Captain William Lawrence
(Officier grenadier de la 4ème Division Cole)


 « Après être resté inactifs pour la plupart pendant le reste de l’année 1813 et jusqu’en février de l’année suivante, nous dirigeâmes de nouveau une attaque contre les Français qui étaient postés près d’un village dont je ne me rappelle plus le nom, et les repoussâmes derrière une rivière. Là ils prirent de nouveau position, mais ils ne la gardèrent que deux ou trois jours, car ils furent encore obligés de reculer et de nous laisser la voie libre vers Orthez.

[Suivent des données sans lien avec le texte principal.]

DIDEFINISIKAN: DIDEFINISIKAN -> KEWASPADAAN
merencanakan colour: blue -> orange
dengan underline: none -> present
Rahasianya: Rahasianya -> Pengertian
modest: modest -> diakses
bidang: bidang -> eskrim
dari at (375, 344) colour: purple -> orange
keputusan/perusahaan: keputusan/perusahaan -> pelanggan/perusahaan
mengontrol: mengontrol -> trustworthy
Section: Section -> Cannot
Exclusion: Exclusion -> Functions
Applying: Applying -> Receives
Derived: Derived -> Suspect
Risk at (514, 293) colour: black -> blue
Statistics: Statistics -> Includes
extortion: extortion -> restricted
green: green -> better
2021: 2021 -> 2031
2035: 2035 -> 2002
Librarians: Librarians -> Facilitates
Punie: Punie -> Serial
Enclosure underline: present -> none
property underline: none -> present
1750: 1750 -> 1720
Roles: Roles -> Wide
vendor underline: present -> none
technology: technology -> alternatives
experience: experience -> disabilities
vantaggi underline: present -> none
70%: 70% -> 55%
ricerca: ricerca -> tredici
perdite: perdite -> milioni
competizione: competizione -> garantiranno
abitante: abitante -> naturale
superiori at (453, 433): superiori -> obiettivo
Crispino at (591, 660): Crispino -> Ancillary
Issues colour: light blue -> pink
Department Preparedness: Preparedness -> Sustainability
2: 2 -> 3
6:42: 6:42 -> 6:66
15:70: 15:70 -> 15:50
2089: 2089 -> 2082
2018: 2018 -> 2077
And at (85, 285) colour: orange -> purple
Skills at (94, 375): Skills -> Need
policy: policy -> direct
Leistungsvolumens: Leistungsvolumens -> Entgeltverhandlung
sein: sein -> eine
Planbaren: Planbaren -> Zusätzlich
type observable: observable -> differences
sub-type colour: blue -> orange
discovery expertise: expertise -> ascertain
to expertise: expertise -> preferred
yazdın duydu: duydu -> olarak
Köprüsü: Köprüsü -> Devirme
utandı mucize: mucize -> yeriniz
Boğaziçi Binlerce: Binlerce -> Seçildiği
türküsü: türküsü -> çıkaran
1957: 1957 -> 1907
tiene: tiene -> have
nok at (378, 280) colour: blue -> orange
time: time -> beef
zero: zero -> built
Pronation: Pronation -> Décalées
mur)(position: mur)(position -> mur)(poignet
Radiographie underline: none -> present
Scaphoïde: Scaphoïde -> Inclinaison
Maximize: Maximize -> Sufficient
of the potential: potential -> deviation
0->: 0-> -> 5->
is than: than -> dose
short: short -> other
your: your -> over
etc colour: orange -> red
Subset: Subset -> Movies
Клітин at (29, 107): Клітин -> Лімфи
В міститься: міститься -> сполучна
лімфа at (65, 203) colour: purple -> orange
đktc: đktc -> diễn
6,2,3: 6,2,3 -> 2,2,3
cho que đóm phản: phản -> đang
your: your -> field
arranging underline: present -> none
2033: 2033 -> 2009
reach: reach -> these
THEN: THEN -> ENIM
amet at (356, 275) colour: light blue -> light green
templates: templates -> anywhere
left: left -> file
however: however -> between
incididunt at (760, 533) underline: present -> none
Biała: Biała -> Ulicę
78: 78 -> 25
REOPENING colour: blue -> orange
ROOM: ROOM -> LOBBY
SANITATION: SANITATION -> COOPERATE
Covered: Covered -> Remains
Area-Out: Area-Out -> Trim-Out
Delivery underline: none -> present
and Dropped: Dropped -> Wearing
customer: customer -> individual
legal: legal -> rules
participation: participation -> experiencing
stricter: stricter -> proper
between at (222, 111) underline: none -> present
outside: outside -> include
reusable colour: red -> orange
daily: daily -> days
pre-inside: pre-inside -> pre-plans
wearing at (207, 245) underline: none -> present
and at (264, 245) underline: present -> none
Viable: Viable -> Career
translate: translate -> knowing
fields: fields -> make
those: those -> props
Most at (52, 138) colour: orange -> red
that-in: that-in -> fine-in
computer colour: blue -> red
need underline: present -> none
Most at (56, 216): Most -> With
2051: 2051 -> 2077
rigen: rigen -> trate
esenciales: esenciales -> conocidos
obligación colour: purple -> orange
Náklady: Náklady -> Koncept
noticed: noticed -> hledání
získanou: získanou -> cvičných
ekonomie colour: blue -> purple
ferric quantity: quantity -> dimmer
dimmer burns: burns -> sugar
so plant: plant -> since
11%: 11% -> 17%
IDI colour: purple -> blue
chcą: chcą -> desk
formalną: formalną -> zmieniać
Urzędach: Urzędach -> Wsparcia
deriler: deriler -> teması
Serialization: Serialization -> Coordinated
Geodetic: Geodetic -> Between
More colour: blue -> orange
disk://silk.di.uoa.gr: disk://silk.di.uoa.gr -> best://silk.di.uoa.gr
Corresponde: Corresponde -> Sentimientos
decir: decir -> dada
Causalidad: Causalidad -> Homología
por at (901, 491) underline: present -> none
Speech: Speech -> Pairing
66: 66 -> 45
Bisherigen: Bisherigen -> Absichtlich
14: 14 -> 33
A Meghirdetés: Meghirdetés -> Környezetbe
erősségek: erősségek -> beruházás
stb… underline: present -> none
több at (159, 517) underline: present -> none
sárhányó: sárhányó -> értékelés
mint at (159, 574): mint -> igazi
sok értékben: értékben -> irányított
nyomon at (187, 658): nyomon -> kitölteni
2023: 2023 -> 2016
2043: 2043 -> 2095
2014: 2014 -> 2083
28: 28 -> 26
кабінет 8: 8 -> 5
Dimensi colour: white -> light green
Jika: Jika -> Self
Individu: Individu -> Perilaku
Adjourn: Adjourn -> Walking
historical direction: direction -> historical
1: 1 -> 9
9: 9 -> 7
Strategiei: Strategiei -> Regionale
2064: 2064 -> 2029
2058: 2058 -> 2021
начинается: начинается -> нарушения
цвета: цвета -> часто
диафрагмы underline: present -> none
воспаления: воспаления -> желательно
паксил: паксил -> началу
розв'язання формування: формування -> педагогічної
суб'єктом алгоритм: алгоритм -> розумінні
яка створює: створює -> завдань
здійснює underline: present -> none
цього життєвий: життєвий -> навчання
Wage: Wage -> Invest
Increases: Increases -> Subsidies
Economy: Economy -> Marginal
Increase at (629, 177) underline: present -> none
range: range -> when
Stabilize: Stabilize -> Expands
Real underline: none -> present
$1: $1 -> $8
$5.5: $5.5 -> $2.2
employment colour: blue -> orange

Ainsi, après environ six de lutte acharnée nous avions délivré l’Espagne et le Portugal et porté la guerre sur le territoire ennemi. Le Portugal et l’Espagne avaient eu longtemps à supporter la terrible dévastation, mais maintenant la face des choses avait changé et c’étaient les habitants du Midi de la France qui allaient être soumis pour un certain temps à tous les désagréments de la guerre. Ils s’étaient peu attendus à ce revirement de fortune. Napoléon avait même eu un moment l’ambitieuse idée de nous chasser de la Péninsule, et maintenant il nous voyait serrant de près son armée dans son propre pays ; il avait cru un moment subjuguer l’Europe, et, tandis qu’il nourrissait cette erreur, il avait été subjugué lui-même.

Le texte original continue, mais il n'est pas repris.